The wind blew hard, but it wasn’t a cool breeze. This was the hot breath of an angry dragon. The heated gusts blowing against my damp skin made me wonder if this is what it feels like to be a wet sock in a clothes dryer set on “hot” – the stifling winds buffeting you to and fro as you tumble for what feels like eternity.

The only thing good about a heat wave is knowing it’ll be over – eventually. When I was 7-years-old, the record-making heat wave of 1980 gripped the little farming town in Southern Arkansas where I grew up. It was one of the most devastating natural disasters in history, and the agricultural damage it caused totaled about 20 billion dollars.

When you live in a farming community, a heat wave coupled with severe drought threatens the livelihood of nearly everyone you know. Drought was the daily talk around every table at the donut shop. On Sundays, local preachers led their congregations in prayer for rain and relief.

We were glued to weather forecasts in hopes there’d be news of a coming storm front. I remember one 5 o’clock newscast when the apologetic meteorologist emphasized that he only reported the forecast and wasn’t personally responsible for how terrible it was – evidence that people were blaming the television messenger in addition to Mother Nature herself.

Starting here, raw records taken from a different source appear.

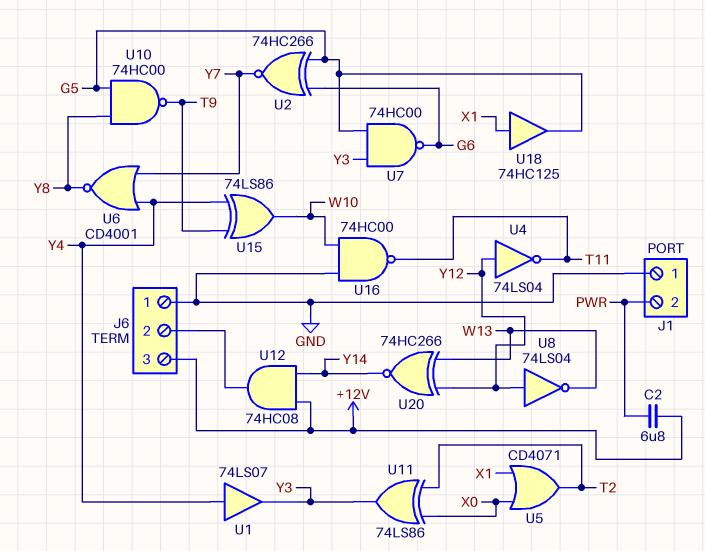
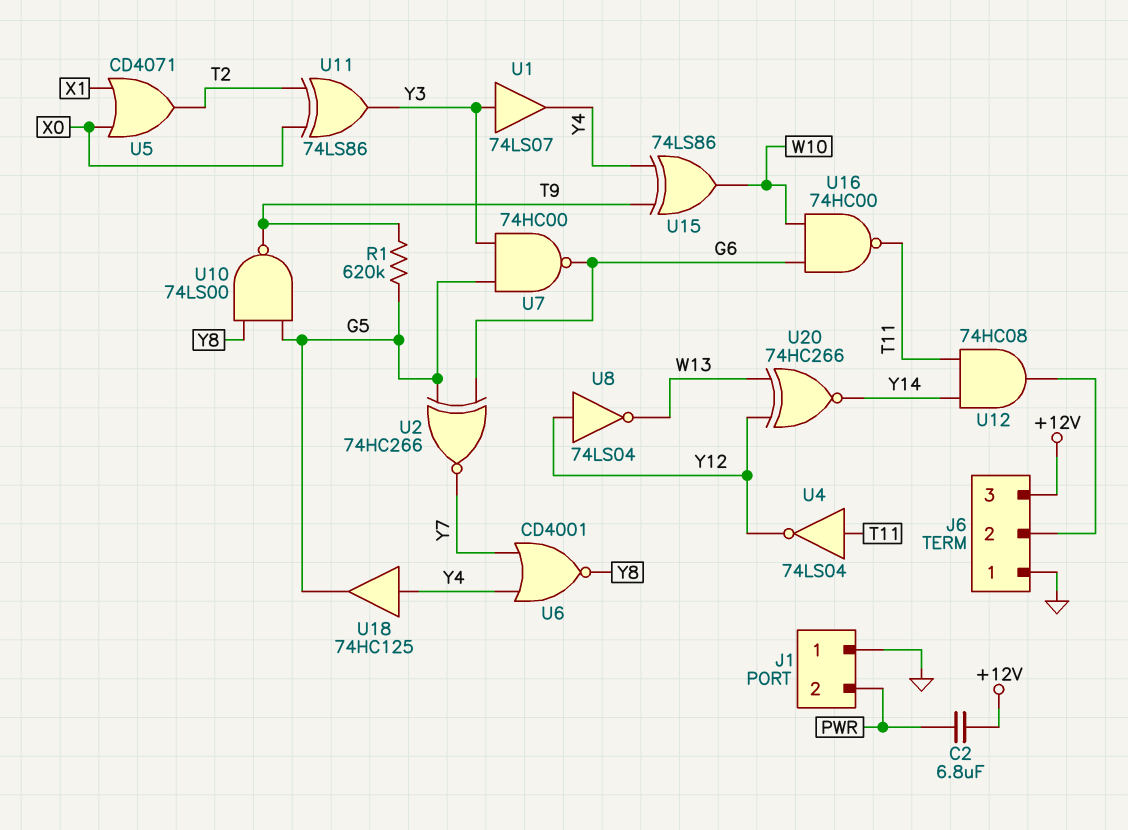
R1: none -> 620k (G5, T9)
U1: buffer 74LS07 (in Y4, out Y3) -> buffer 74LS07 (in Y3, out Y4)
U4: NOT 74LS04 (in Y12, out T11) -> NOT 74LS04 (in T11, out Y12)
U10: NAND 74HC00 (in G5, in Y8, out T9) -> NAND 74LS00 (in G5, in Y8, out T9)
U12: AND 74HC08 (in +12V, in Y14, out J6/2) -> AND 74HC08 (in T11, in Y14, out J6/2)
U16: NAND 74HC00 (in GND, in W10, out T11) -> NAND 74HC00 (in G6, in W10, out T11)
U18: buffer 74HC125 (in X1, out G5) -> buffer 74HC125 (in Y4, out G5)

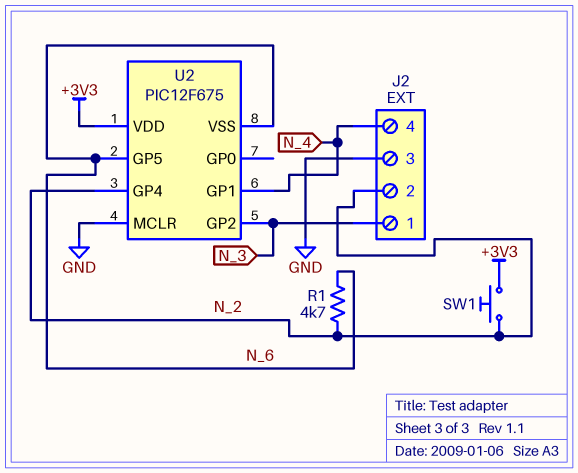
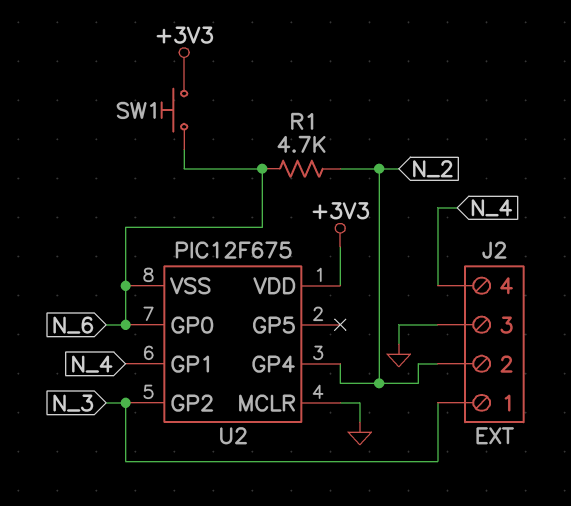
SW1: button (+3V3, N_2) -> button (+3V3, N_6)
U2 pin GP0: none -> N_6
U2 pin GP5: N_6 -> none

We lived in town, a block off of Main Street, so I didn’t see crops withering in the fields like so many families did. But I did see the heat wave in action just steps from our backdoor.

There was an alley running behind our yard that gave us a shortcut to the dollar store. My older brother and I walked down the alley nearly every day, kicking at pea gravel while we jingled quarters in our pockets we’d found under sofa cushions. We’d stick our quarters into the dollar store’s Coke machine because an icy cold NuGrape soda made the intense heat a tad more bearable.

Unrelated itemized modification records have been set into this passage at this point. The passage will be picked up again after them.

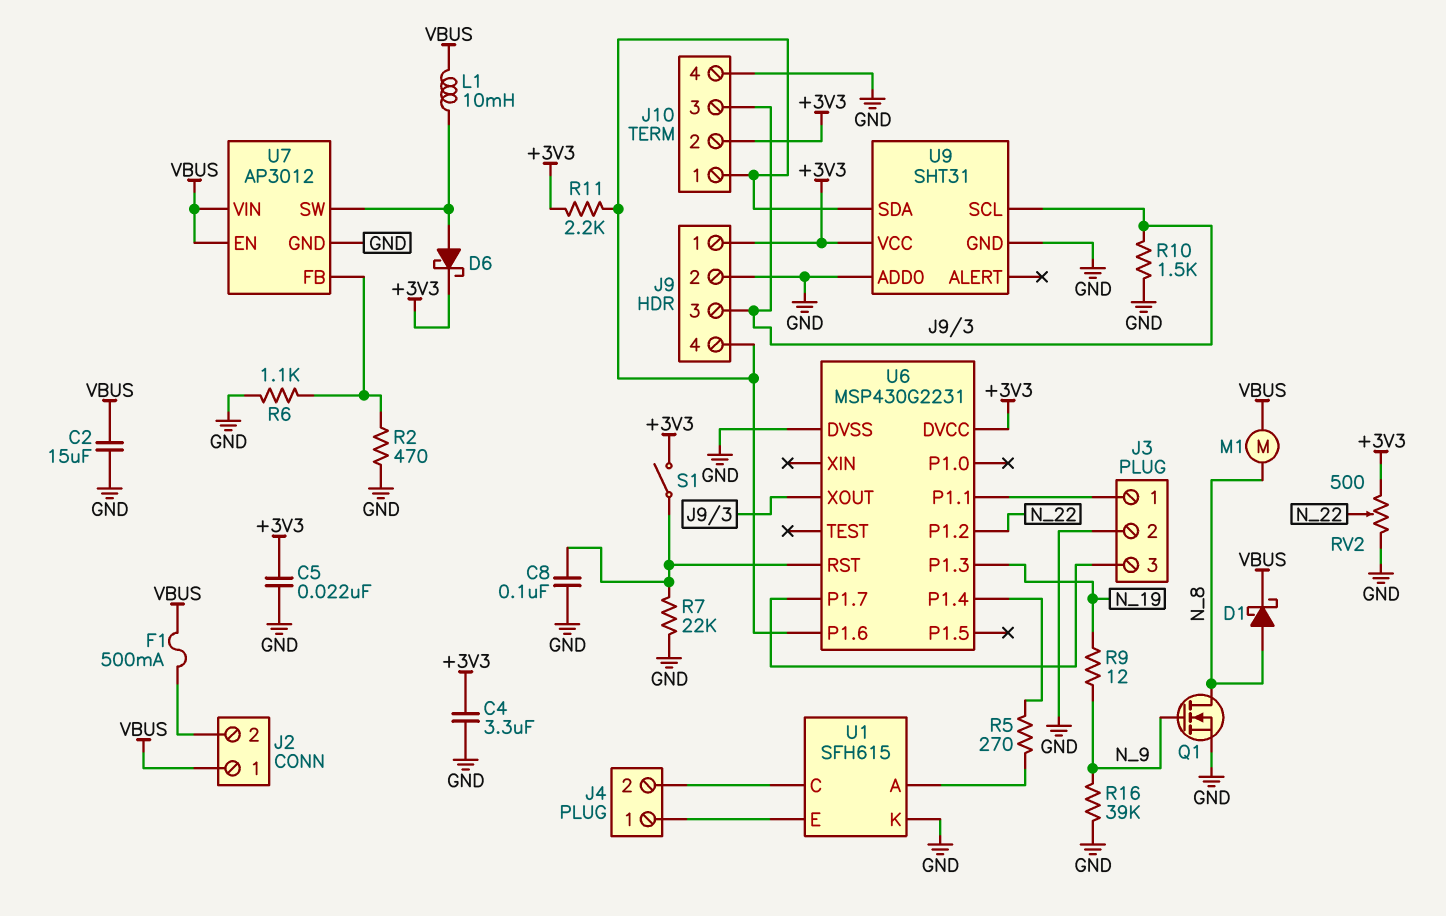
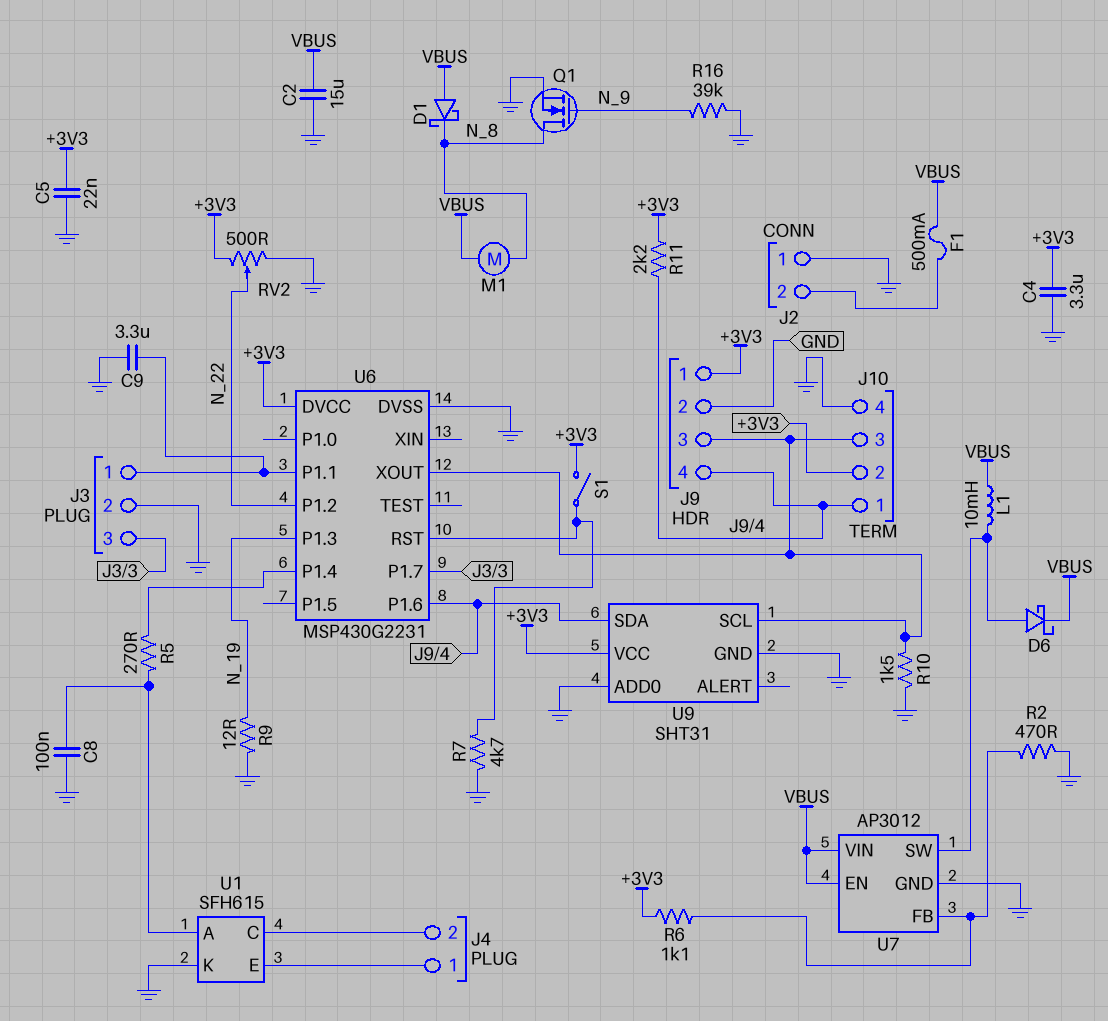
C8: 100nF (GND, U6/RST) -> 100nF (GND, U1/A)
C9: none -> 3.3uF (GND, J3/1)
D1: schottky (A N_8, K VBUS) -> schottky (A VBUS, K N_8)
D6: schottky (A U7/SW, K +3V3) -> schottky (A U7/SW, K VBUS)
J2 pin 1: VBUS -> GND
R6: 1.1k (GND, U7/FB) -> 1.1k (+3V3, U7/FB)
R7: 22k (GND, U6/RST) -> 4.7k (GND, U6/RST)
R9: 12 (N_9, N_19) -> 12 (GND, N_19)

One day in July, we noticed a hairline crack snaking its way through the center of the alley. It grew each week, longer and wider, as the rain refused to come and the hundred-degree heat baked the earth. By the end of July, the crack was about 10 feet long and it was wide enough for my foot to fit into it. By mid-August, it was big enough to fit both feet inside. It was as if the earth was opening its mouth, begging for a drink of life-saving water.

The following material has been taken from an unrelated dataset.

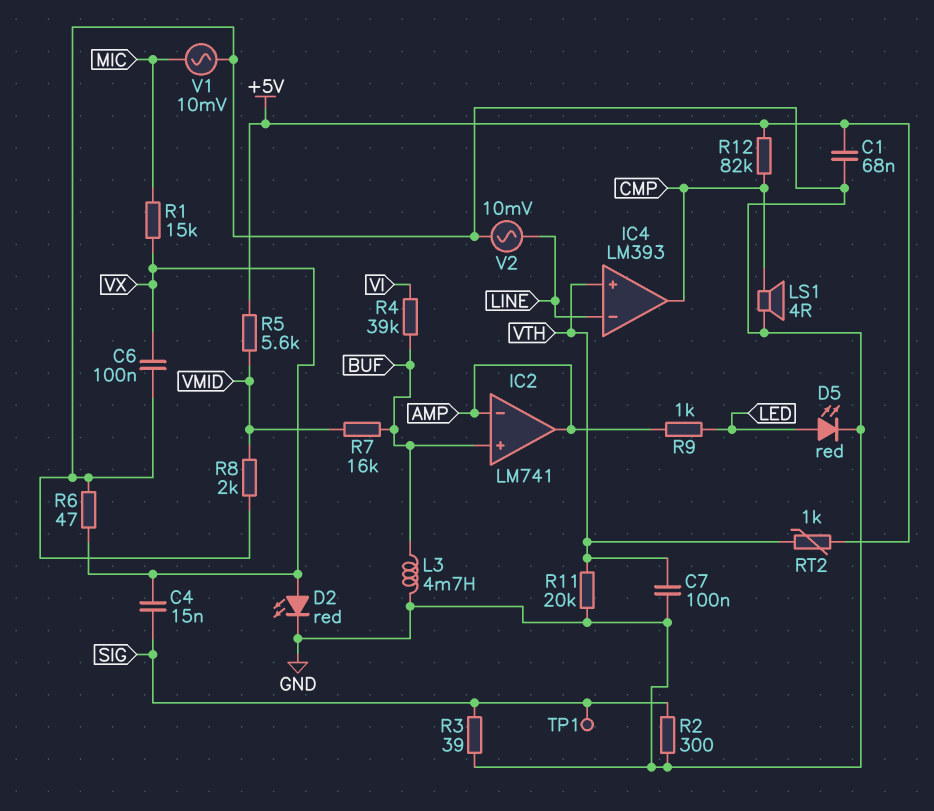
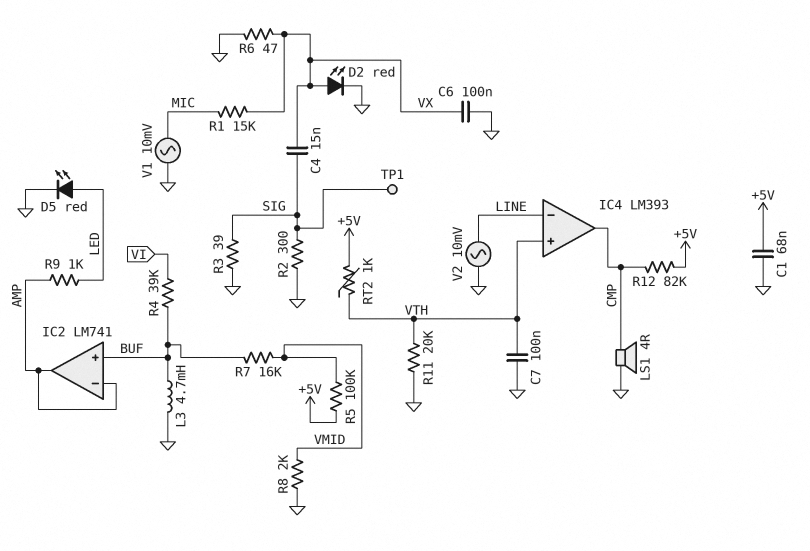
R5: 5.6k (+5V, VMID) -> 100k (+5V, VMID)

That drink didn’t come until a force as powerful as the heat wave itself – Hurricane Allen – made landfall in southern Texas in early August. As the hurricane fell apart and moved inland, it triggered the end of the 1980’s heat wave stretching across the Southern Plains.

When the rain finally returned, we were thankful. No one complained that winter when temperatures frosted windshields. The brutal heat had made us mindful that things could always be worse.

If this summer’s heat wave is a mere glimpse into the climate of Hell, then maybe God uses extreme weather patterns to remind us of where we don’t want to end up. If so, you’ll find me inside marveling over the genius of air-conditioning and brushing up on the Ten Commandments. Bring on the fall.